If you are the co-owner of a small business with an unrelated individual then a buy-sell agreement is something you may have heard about. A buy-sell agreement is not exclusive to a certain business entity. It can be used for a corporation, general partnership, limited liability company, etc.

In short, a buy-sell agreement is a contract that facilitates an orderly transition of the ownership interests in the business on the occurrence of specified events, commonly death. For example, if husband owned a mechanic shop with another man, it is doubtful that wife would want to work there if husband were to pass away unexpectedly. Thus, a buy-sell agreement would be drafted to plan for such a situation.

Typically, each partner agrees to buy the other partner’s business interest when they pass away. This is known as a "cross-purchase."  A cross-purchase is usually ideal for both the decedent's heirs and the surviving business partner for the following reasons. In regards to the heirs, they are spared the trouble of operating a business they are probably disinterested in running. Instead, the heirs receive something of much greater value to them, a cash payment. Conversely, the surviving business partner is spared from having to work with the decedent's heirs, who lack business experience and acumen in that particular industry.

The most common way to fund a buy-sell agreement is through life insurance. Basically, each partner purchases a life insurance policy for the other partner and the purchasing partner is listed as the primary beneficiary of the other’s policy.

It sounds confusing but conceptually it makes sense once you think about it for a moment.

However, the purchasing partner is not permitted to run off with the life insurance proceeds and squander it in a Monte Carlo casino. Rather, the buy-sell agreement requires that the purchasing partner use the life insurance proceeds they receive to purchase the ownership interest from the deceased business person's heirs.

The following example should prove helpful in understanding the dynamics of a common buy-sell scenario.

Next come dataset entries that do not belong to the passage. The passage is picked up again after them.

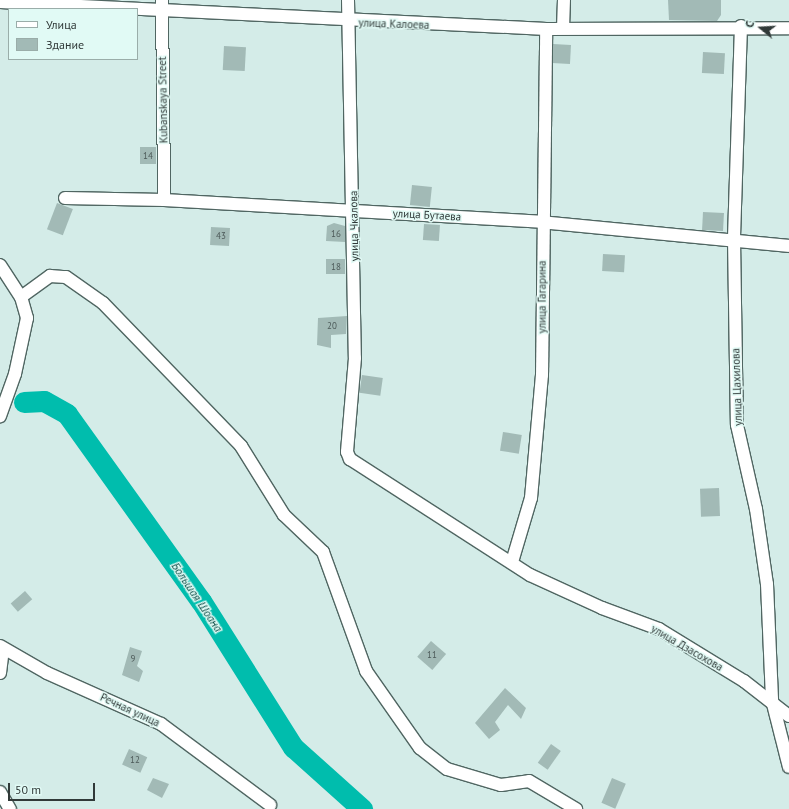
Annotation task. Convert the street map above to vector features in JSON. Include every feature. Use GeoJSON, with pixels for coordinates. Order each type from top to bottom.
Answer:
{"type":"FeatureCollection","features":[{"type":"Feature","properties":{"kind":"street","name":"улица Чкалова"},"geometry":{"type":"LineString","coordinates":[[347,452],[355,358],[354,211],[348,0]]}},
{"type":"Feature","properties":{"kind":"street"},"geometry":{"type":"LineString","coordinates":[[563,28],[564,0]]}},
{"type":"Feature","properties":{"kind":"street","name":"улица Калоева"},"geometry":{"type":"LineString","coordinates":[[0,2],[162,4],[348,22],[546,29],[741,26],[789,28]]}},
{"type":"Feature","properties":{"kind":"street","name":"Kubanskaya Street"},"geometry":{"type":"LineString","coordinates":[[162,4],[164,200]]}},
{"type":"Feature","properties":{"kind":"street","name":"улица Цахилова"},"geometry":{"type":"LineString","coordinates":[[741,26],[734,239],[737,425],[756,509],[767,584],[772,700],[789,767]]}},
{"type":"Feature","properties":{"kind":"street","name":"улица Гагарина"},"geometry":{"type":"LineString","coordinates":[[512,562],[531,498],[542,376],[541,222],[546,29]]}},
{"type":"Feature","properties":{"kind":"street","name":"улица Бутаева"},"geometry":{"type":"LineString","coordinates":[[64,198],[164,200],[541,222],[734,239],[789,246]]}},
{"type":"Feature","properties":{"kind":"street"},"geometry":{"type":"LineString","coordinates":[[0,265],[22,297],[27,318],[15,374],[0,416]]}},
{"type":"Feature","properties":{"kind":"street"},"geometry":{"type":"LineString","coordinates":[[22,297],[50,276],[66,277],[103,303],[241,446],[284,516],[323,552],[366,671],[420,748],[447,769],[494,783],[529,781],[576,809]]}},
{"type":"Feature","properties":{"kind":"street","name":"улица Дзасохова"},"geometry":{"type":"LineString","coordinates":[[347,452],[356,465],[512,562],[530,575],[602,608],[659,629],[772,700],[789,716]]}},
{"type":"Feature","properties":{"kind":"street"},"geometry":{"type":"LineString","coordinates":[[0,673],[2,648]]}},
{"type":"Feature","properties":{"kind":"street","name":"Речная улица"},"geometry":{"type":"LineString","coordinates":[[2,648],[161,724],[270,805]]}},
{"type":"Feature","properties":{"kind":"street"},"geometry":{"type":"LineString","coordinates":[[0,792],[10,809]]}},
{"type":"Feature","properties":{"kind":"building"},"geometry":{"type":"Polygon","coordinates":[[[668,0],[721,0],[721,15],[717,21],[669,20],[668,0]]]}},
{"type":"Feature","properties":{"kind":"building"},"geometry":{"type":"Polygon","coordinates":[[[553,44],[571,45],[570,64],[552,63],[553,44]]]}},
{"type":"Feature","properties":{"kind":"building"},"geometry":{"type":"Polygon","coordinates":[[[224,46],[246,47],[245,71],[223,70],[224,46]]]}},
{"type":"Feature","properties":{"kind":"building"},"geometry":{"type":"Polygon","coordinates":[[[703,52],[725,53],[724,74],[702,73],[703,52]]]}},
{"type":"Feature","properties":{"kind":"building"},"geometry":{"type":"Polygon","coordinates":[[[140,147],[156,147],[156,164],[140,164],[140,147]]]}},
{"type":"Feature","properties":{"kind":"building"},"geometry":{"type":"Polygon","coordinates":[[[412,185],[432,187],[430,207],[410,205],[412,185]]]}},
{"type":"Feature","properties":{"kind":"building"},"geometry":{"type":"Polygon","coordinates":[[[57,203],[73,209],[63,235],[47,229],[57,203]]]}},
{"type":"Feature","properties":{"kind":"building"},"geometry":{"type":"Polygon","coordinates":[[[703,212],[724,213],[723,231],[702,230],[703,212]]]}},
{"type":"Feature","properties":{"kind":"building"},"geometry":{"type":"Polygon","coordinates":[[[334,223],[345,226],[345,242],[326,241],[327,226],[334,223]]]}},
{"type":"Feature","properties":{"kind":"building"},"geometry":{"type":"Polygon","coordinates":[[[424,224],[440,225],[439,241],[423,240],[424,224]]]}},
{"type":"Feature","properties":{"kind":"building"},"geometry":{"type":"Polygon","coordinates":[[[211,227],[230,228],[229,246],[210,245],[211,227]]]}},
{"type":"Feature","properties":{"kind":"building"},"geometry":{"type":"Polygon","coordinates":[[[603,254],[625,255],[624,272],[602,271],[603,254]]]}},
{"type":"Feature","properties":{"kind":"building"},"geometry":{"type":"Polygon","coordinates":[[[326,259],[345,259],[345,274],[326,274],[326,259]]]}},
{"type":"Feature","properties":{"kind":"building"},"geometry":{"type":"Polygon","coordinates":[[[347,316],[346,334],[331,335],[331,348],[317,345],[318,318],[347,316]]]}},
{"type":"Feature","properties":{"kind":"building"},"geometry":{"type":"Polygon","coordinates":[[[362,375],[383,378],[380,396],[359,393],[362,375]]]}},
{"type":"Feature","properties":{"kind":"building"},"geometry":{"type":"Polygon","coordinates":[[[503,432],[522,435],[519,454],[500,451],[503,432]]]}},
{"type":"Feature","properties":{"kind":"building"},"geometry":{"type":"Polygon","coordinates":[[[719,488],[720,516],[701,517],[700,489],[719,488]]]}},
{"type":"Feature","properties":{"kind":"building"},"geometry":{"type":"Polygon","coordinates":[[[25,591],[32,599],[18,612],[11,603],[25,591]]]}},
{"type":"Feature","properties":{"kind":"building"},"geometry":{"type":"Polygon","coordinates":[[[431,641],[446,654],[432,670],[417,657],[431,641]]]}},
{"type":"Feature","properties":{"kind":"building"},"geometry":{"type":"Polygon","coordinates":[[[130,647],[142,651],[137,666],[143,671],[139,682],[122,675],[130,647]]]}},
{"type":"Feature","properties":{"kind":"building"},"geometry":{"type":"Polygon","coordinates":[[[505,688],[526,708],[521,719],[508,705],[495,722],[500,730],[489,739],[475,723],[505,688]]]}},
{"type":"Feature","properties":{"kind":"building"},"geometry":{"type":"Polygon","coordinates":[[[551,744],[561,751],[548,770],[538,763],[551,744]]]}},
{"type":"Feature","properties":{"kind":"building"},"geometry":{"type":"Polygon","coordinates":[[[129,749],[147,757],[140,773],[122,765],[129,749]]]}},
{"type":"Feature","properties":{"kind":"building"},"geometry":{"type":"Polygon","coordinates":[[[153,778],[169,784],[162,798],[147,790],[153,778]]]}},
{"type":"Feature","properties":{"kind":"building"},"geometry":{"type":"Polygon","coordinates":[[[612,778],[626,784],[615,809],[601,803],[612,778]]]}},
{"type":"Feature","properties":{"kind":"waterway","name":"Большая Шоана"},"geometry":{"type":"LineString","coordinates":[[24,402],[44,401],[67,414],[201,601],[293,747],[362,809]]}}]}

Unrelated partners Able and Baker own a deli together as a general partnership. Able is married to Amie and Baker is married to Barbara. Able and Baker decide to draft a buy-sell agreement for a number of reasons. First, Amie and Barbara have said that they do not want to make sandwiches, serve customers during the lunch rush or handle tax matters should Able or Baker pass away unexpectedly. Second, even if Amie or Barbara change their minds about working at the deli, Able or Baker would rather not have to work with either of them because both lack the necessary experience and training to succeed in the food industry. Thus, Able and Baker retain the services of an attorney to draft a buy-sell agreement. The attorney instructs them to buy life insurance for each other and list the primary beneficiary as themselves. Lo and behold, Able passes away in a tragic car accident only months after drafting the buy-sell agreement and obtaining the associated life insurance. Baker receives the life insurance proceeds a short time later. Armed with the life insurance proceeds, Baker is able to purchase Able's interest in the business by giving the proceeds to Amie, the beneficiary of Able's estate. Thus, Amie receives what she wants, a cash payment and Baker receives what he wants, the ability to exclusively run the deli as he sees fit.